As a consequence of moving soon after bankruptcy to secure equipment, labor, and other necessities, “we were able to then communicate to the broader market that we intended to build 10 million passings of fiber, and that we were going to very aggressively market those in the places where we trade,” he said.
“I think that had a bit of a freezing effect on overbuilders,” he said. “From that time we’ve seen very little if any evidence of over builders in our markets. That’s not to say they don’t exist or they’re not out there – they are. I think they’ve had a tendency to enter markets where perhaps the [incumbent] provider has been slower to move to fiber.”
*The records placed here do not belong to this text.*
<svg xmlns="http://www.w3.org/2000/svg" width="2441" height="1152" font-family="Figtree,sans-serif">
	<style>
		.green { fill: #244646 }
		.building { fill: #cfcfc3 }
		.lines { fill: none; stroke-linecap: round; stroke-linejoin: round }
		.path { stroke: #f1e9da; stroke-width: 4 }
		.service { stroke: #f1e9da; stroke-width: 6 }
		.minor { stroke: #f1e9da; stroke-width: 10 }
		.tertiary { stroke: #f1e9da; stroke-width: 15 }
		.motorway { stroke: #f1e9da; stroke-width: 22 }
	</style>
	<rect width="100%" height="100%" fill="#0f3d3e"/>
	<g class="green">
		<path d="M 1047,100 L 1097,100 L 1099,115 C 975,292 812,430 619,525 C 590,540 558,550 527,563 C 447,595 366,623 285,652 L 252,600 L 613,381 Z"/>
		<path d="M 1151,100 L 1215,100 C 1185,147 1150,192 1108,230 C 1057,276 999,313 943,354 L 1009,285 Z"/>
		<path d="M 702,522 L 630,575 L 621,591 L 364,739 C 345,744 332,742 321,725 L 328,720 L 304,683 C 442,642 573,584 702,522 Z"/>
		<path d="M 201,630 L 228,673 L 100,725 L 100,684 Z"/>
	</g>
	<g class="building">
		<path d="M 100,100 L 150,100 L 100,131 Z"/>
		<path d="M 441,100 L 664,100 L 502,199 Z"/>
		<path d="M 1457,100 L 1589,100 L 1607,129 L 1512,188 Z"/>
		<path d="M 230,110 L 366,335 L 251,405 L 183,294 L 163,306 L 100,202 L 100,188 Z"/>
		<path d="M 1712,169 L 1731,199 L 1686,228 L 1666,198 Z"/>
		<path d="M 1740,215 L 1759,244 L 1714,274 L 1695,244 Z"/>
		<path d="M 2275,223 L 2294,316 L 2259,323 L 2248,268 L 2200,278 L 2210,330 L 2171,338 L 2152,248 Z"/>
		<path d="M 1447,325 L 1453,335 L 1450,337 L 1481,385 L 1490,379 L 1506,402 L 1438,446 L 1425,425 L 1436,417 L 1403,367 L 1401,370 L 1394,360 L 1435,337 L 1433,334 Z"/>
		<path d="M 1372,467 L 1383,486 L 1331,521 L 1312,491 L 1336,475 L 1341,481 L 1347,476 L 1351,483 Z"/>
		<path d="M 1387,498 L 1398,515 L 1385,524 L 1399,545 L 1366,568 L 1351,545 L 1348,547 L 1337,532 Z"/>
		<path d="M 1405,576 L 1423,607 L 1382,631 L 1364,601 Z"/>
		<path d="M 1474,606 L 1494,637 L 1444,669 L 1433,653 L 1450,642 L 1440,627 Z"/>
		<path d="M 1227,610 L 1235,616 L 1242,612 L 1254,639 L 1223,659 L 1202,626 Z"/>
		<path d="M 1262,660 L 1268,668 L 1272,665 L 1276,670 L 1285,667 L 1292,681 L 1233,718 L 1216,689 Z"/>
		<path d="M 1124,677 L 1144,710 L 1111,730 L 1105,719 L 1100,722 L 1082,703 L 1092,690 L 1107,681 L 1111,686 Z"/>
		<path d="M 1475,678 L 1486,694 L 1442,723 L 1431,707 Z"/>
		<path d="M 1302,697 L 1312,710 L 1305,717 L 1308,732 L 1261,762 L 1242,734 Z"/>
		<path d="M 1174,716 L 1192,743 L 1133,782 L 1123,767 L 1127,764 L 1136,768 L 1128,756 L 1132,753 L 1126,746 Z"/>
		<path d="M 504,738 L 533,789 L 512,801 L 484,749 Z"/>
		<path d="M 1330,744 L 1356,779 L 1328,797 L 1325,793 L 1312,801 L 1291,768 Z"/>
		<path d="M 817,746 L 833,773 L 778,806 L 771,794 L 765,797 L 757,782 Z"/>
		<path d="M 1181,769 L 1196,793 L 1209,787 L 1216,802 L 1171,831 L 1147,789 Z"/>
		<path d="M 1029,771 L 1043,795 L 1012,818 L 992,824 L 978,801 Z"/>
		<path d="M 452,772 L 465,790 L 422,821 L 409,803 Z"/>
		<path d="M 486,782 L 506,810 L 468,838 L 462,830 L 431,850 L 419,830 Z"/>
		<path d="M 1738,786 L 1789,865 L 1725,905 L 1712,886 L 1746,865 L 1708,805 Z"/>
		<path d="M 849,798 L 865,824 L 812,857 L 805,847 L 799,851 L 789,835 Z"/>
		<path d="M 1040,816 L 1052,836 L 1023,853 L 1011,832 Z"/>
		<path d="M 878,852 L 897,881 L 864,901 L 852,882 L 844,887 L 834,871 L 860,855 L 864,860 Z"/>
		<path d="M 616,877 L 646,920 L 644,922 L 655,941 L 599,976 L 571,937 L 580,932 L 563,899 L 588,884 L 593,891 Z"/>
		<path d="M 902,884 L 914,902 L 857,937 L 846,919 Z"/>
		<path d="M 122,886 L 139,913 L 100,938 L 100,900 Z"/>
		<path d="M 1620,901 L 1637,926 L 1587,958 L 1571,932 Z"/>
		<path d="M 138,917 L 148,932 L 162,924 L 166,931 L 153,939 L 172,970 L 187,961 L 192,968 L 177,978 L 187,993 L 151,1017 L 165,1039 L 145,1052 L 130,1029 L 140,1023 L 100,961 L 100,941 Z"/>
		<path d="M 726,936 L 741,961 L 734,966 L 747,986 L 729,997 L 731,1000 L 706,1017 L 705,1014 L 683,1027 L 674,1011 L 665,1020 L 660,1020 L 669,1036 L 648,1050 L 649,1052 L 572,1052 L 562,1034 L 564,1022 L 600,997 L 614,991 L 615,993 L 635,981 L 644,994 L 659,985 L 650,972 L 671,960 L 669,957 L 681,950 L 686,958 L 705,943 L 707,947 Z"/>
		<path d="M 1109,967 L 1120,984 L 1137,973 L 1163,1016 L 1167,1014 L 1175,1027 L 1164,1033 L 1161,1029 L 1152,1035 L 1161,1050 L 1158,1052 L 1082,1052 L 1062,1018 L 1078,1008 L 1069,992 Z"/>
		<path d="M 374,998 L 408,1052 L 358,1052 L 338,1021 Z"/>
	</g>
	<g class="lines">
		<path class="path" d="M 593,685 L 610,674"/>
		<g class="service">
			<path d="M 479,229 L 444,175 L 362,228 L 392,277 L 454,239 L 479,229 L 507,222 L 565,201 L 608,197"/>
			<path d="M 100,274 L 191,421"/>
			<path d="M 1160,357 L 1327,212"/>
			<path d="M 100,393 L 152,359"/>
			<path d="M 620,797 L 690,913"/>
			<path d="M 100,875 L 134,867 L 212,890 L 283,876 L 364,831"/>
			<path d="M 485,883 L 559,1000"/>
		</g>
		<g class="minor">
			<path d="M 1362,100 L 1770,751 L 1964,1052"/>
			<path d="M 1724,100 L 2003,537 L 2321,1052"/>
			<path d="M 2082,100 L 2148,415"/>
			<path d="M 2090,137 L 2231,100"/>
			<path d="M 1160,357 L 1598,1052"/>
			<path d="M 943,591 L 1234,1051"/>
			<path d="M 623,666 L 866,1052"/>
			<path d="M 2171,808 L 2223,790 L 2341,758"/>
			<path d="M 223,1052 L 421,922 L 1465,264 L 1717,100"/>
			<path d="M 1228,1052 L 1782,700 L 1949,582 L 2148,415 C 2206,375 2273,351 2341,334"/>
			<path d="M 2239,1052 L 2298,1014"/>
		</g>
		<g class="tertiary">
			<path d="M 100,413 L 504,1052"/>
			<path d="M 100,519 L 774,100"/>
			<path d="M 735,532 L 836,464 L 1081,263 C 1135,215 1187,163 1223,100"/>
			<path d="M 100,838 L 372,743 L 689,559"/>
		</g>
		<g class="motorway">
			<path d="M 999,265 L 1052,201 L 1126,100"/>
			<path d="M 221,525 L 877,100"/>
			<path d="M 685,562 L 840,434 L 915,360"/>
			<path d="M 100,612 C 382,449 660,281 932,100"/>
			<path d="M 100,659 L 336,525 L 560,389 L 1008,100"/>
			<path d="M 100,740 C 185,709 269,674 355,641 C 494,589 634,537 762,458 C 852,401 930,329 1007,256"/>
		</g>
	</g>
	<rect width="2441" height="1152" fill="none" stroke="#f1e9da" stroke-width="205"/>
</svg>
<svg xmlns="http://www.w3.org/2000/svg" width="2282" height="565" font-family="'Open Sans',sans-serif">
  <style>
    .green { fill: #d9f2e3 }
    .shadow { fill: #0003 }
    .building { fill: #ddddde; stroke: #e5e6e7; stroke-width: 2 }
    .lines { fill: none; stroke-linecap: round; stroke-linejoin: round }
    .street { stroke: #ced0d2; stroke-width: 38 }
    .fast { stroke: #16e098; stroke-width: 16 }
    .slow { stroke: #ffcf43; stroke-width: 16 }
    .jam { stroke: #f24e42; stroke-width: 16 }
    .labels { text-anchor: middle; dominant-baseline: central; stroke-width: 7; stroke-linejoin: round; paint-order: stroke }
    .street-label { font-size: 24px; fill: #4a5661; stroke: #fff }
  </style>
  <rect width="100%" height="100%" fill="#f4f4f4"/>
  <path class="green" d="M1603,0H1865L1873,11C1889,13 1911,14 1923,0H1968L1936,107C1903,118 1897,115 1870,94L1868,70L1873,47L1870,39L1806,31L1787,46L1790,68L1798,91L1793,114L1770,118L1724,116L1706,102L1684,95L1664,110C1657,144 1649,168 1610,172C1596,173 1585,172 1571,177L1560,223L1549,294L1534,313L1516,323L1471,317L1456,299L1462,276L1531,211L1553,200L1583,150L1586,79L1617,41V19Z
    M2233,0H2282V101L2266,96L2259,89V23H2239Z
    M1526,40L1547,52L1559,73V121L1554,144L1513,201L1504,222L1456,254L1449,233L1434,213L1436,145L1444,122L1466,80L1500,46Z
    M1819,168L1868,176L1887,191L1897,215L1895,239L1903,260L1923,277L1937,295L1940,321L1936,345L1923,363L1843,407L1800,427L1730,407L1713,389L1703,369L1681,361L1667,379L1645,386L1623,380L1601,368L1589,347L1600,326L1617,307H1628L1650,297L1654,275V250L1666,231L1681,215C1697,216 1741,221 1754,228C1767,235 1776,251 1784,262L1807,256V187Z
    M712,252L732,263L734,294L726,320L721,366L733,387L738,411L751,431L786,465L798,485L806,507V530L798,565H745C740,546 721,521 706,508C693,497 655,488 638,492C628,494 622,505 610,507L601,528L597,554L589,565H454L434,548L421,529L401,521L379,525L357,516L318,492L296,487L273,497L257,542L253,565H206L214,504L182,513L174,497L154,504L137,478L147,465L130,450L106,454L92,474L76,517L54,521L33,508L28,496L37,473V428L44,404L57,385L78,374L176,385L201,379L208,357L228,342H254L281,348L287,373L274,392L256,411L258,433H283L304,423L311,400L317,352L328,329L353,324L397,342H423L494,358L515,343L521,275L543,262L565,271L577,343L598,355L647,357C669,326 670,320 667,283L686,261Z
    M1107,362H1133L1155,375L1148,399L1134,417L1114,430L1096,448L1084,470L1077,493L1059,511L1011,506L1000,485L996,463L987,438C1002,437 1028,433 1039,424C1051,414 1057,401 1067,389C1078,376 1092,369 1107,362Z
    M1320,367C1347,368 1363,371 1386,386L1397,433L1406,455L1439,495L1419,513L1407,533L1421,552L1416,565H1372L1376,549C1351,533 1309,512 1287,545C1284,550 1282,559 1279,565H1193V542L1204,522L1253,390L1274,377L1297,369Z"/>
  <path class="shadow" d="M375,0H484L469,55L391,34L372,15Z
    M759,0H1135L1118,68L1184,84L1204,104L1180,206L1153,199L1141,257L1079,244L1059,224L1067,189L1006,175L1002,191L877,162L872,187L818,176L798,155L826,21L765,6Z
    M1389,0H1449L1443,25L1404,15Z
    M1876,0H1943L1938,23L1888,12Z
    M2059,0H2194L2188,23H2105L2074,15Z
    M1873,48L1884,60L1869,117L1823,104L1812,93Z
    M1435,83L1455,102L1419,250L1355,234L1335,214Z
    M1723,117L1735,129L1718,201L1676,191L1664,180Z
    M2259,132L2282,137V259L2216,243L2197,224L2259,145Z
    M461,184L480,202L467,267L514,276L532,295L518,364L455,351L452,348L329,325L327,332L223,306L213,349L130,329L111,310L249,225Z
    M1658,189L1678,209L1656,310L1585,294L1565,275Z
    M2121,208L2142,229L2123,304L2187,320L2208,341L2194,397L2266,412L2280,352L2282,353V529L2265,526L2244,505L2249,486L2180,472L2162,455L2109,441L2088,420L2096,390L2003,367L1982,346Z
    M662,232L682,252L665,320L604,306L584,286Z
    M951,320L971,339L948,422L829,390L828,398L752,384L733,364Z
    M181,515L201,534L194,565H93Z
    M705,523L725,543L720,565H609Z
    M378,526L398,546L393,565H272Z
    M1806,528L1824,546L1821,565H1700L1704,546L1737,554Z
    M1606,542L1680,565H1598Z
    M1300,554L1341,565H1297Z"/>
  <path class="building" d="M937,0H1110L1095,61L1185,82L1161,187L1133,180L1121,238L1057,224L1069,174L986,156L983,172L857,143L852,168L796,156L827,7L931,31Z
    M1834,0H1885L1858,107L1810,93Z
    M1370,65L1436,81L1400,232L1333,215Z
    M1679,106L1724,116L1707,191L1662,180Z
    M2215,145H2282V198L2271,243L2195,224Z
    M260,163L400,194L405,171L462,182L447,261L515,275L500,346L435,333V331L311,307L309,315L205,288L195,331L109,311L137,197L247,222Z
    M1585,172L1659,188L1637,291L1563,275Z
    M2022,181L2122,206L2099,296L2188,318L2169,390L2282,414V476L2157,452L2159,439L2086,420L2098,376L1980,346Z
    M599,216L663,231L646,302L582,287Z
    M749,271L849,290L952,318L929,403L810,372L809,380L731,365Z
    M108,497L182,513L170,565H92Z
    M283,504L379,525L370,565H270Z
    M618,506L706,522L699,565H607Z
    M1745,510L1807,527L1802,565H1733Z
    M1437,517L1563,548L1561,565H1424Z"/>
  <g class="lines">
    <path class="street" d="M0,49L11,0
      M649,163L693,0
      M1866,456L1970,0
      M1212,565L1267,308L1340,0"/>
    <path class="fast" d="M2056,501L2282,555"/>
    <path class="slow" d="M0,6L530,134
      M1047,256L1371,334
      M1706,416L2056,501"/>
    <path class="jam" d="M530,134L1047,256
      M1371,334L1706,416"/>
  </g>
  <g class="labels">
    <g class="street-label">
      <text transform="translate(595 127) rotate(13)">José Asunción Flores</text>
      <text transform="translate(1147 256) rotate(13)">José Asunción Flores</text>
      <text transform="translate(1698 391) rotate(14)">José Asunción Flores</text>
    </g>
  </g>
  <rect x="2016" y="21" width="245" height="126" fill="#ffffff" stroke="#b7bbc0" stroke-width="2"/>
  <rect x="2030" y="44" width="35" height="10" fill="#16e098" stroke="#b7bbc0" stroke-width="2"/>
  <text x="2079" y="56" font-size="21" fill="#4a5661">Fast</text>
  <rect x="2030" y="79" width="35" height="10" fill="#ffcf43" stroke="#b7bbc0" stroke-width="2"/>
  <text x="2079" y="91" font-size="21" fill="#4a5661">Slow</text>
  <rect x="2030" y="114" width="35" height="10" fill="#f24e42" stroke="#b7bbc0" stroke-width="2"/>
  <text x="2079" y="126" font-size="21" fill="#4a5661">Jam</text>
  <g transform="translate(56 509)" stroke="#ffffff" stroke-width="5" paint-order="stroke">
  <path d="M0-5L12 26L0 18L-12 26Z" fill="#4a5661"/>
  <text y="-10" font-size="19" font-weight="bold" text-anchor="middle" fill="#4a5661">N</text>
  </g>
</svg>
Stratton also dismissed the idea of overbuilds by open access networks, on which multiple providers can use the same physical infrastructure to provide service. AT&T’s open access venture with investment firm BlackRock is looking to reach 1.5 million locations with fiber on which other providers could join AT&T as tenants.
“I think my answer to open access overbuilders would be similar to the notion of a pure-play overbuilder. How open are the open access networks that AT&T launches with Gigapower?” he said. “We don’t see a whole lot of that in the critical path for our business.”
The company is working on a pilot program to attract customers who are set to lose access to Affordable Connectivity Program discounts next month, but isn’t expecting a substantial impact from the program’s sunset, Stratton said. ACP customers comprise about 4 percent of Frontier’s subscriber base.